## Extrait du document
________
Tir de missile balistique par la Corée du Nord : l’ONU exhorte la RPDC à cesser tout nouvel acte de déstabilisation

Khaled Khiari, Sous-Secrétaire général des Nations Unies pour le Moyen-Orient, l'Asie et le Pacifique au Département des affaires politiques, devant le Conseil de sécurité.
Photo ONU/Rick Bajornas
Khaled Khiari, Sous-Secrétaire général des Nations Unies pour le Moyen-Orient, l'Asie et le Pacifique au Département des affaires politiques, devant le Conseil de sécurité.

Tir de missile balistique par la Corée du Nord : l’ONU exhorte la RPDC à cesser tout nouvel acte de déstabilisation

Paix et sécurité

Devant le Conseil de sécurité mercredi, un haut responsable des Nations Unies a fermement condamné le tir d’un missile balistique à longue portée au-dessus du territoire du Japon, mardi 4 octobre, par la République populaire démocratique de Corée (RPDC).
________
## Exercices
(a) D'après l'extrait sur le tir de missile nord-coréen, au-dessus de quel pays le missile est-il passé ?
(b) Recopiez le passage de l'extrait sur le tir de missile nord-coréen qui commence par les mots « Photo ONU/Rick Bajornas » et se termine par « de Corée (RPDC). ».
________
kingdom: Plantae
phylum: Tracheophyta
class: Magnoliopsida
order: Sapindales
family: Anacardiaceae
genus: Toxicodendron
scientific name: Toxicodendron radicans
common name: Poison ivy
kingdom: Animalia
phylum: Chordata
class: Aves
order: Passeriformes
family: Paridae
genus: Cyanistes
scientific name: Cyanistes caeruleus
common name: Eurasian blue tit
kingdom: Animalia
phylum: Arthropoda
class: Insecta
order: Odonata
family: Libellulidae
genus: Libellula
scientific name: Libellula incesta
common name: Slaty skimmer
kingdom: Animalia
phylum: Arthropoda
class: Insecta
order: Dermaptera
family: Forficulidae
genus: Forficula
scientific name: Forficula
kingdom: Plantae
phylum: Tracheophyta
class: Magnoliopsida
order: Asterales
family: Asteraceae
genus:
________
## Corrigés
(a) Au-dessus du Japon.

(b)
Photo ONU/Rick Bajornas
Khaled Khiari, Sous-Secrétaire général des Nations Unies pour le Moyen-Orient, l'Asie et le Pacifique au Département des affaires politiques, devant le Conseil de sécurité.

Tir de missile balistique par la Corée du Nord : l’ONU exhorte la RPDC à cesser tout nouvel acte de déstabilisation

Paix et sécurité

Devant le Conseil de sécurité mercredi, un haut responsable des Nations Unies a fermement condamné le tir d’un missile balistique à longue portée au-dessus du territoire du Japon, mardi 4 octobre, par la République populaire démocratique de Corée (RPDC).